United Airlines (NYSE: UAUA) is one such airline. United said it could lose up to $294 million in Q3 if oil prices average $95 per barrel, marketwatch.com reported Wednesday. Oil rose $2.44 to $109.05 in mid-day Wednesday trading. United purchased fuel caps averaging around $111 per barrel this year and $118 for 2009. In other words, the caps mean United would be compelled to pay more for oil than the market price, due to the established contracts.

American Airlines (NYSE: AMR), and the slated-to-merge Northwest Airlines (NYSE: NWA) / Delta Air Lines (NYSE: DAL) are other carriers that could be hurt by oil hedges, marketwatch.com reported.

Hedges, caps: An attempt to create fixed expenses

Stock Analyst C. Leonard Bauer told BloggingStocks Wednesday most airlines "merely seek to break even with their fuel hedges and caps, not profit from them."

+-------+

• _Given task_: Pick up the article on airline fuel hedges after its last sentence and keep writing it.

+-------+

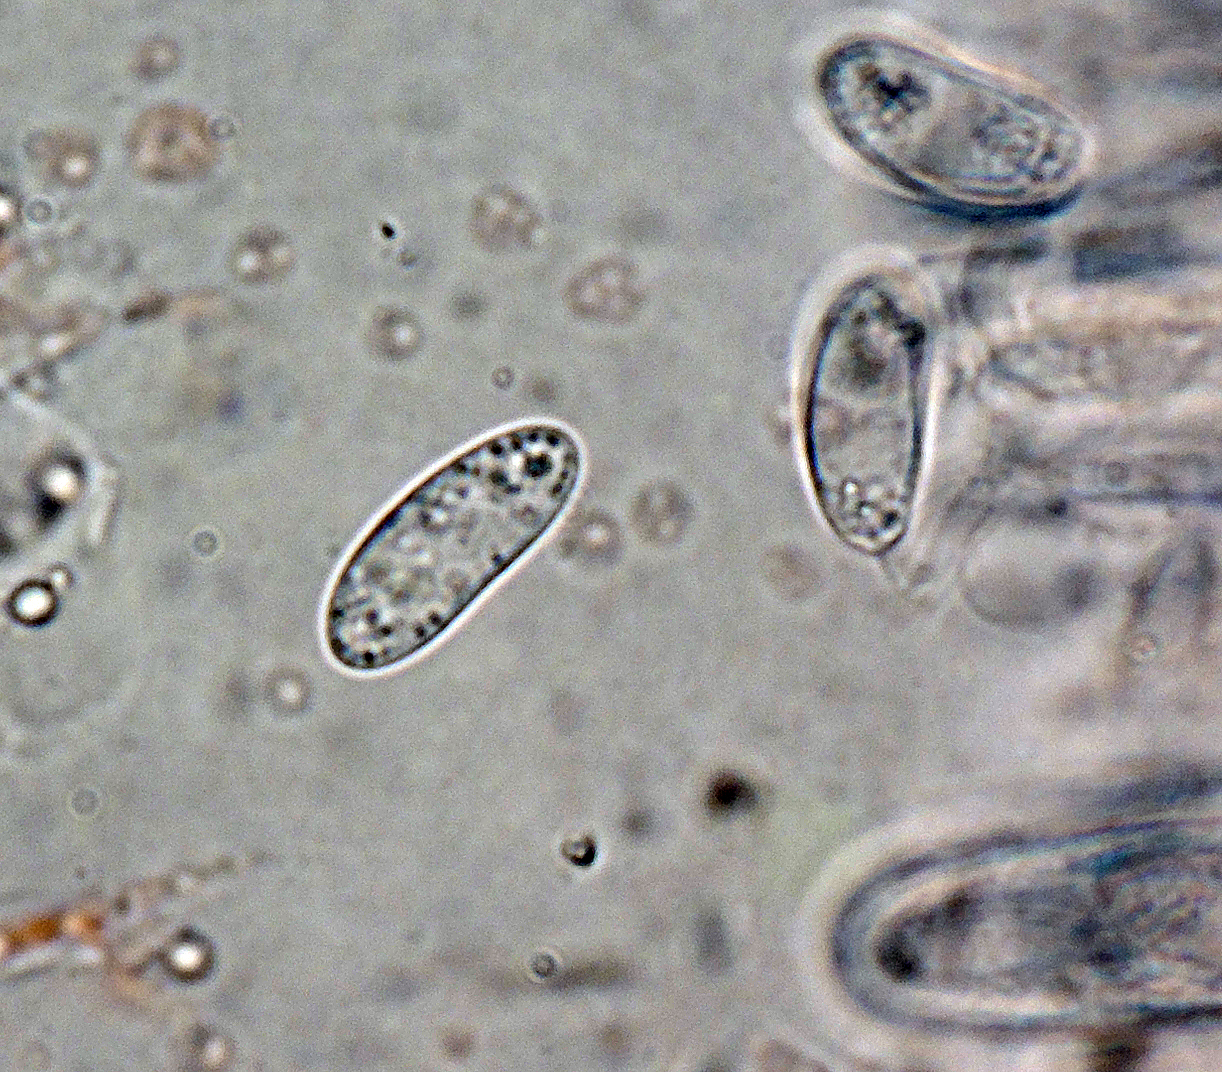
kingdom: Fungi
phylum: Ascomycota
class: Leotiomycetes
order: Helotiales
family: Sclerotiniaceae
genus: Clarireedia
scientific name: Clarireedia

+-------+

• _Final result_:
"Basically, it's an attempt to achieve a fixed cost in a volatile expense area, and the price of oil [the basis of jet fuel] has certainly been volatile these past three years," Bauer said. "The goal is avoid a financial catastrophe in one cost area and if an airline can achieve that by the end of the year, that's satisfactory." Bauer added that he does not have a rating on nor own shares in any airline.

UAL's shares fell 60 cents to $11.17, while Northwest declined 51 cents to $10.04 and Delta dropped 40 cents to $8.45 in mid-day Wednesday trading.

Of course, Bauer added that hedge and cap downsides exist. The downside of a cap is locking in a price, followed by a large price drop, and overpaying for fuel, he said. The downside of a hedge: hedging under the belief oil prices will rise, and they don't, leading to (at best) a break-even expense, as opposed to lower net costs if the airline had simply purchased the fuel.

Still, Bauer argues that despite the fact that some airlines may lose money this year by trying to factor out fuel price risks, he favors hedges and caps for airline fuel as an operational strategy.

"If you can factor out 60-70% of your fuel price risk, you're doing your company a service, on a risk/return basis, even if you end up paying 10-20% more if the market moves against you," Bauer said. "In my view a 10% annual overpayment beats a 60% or 70% surprise price increase shock."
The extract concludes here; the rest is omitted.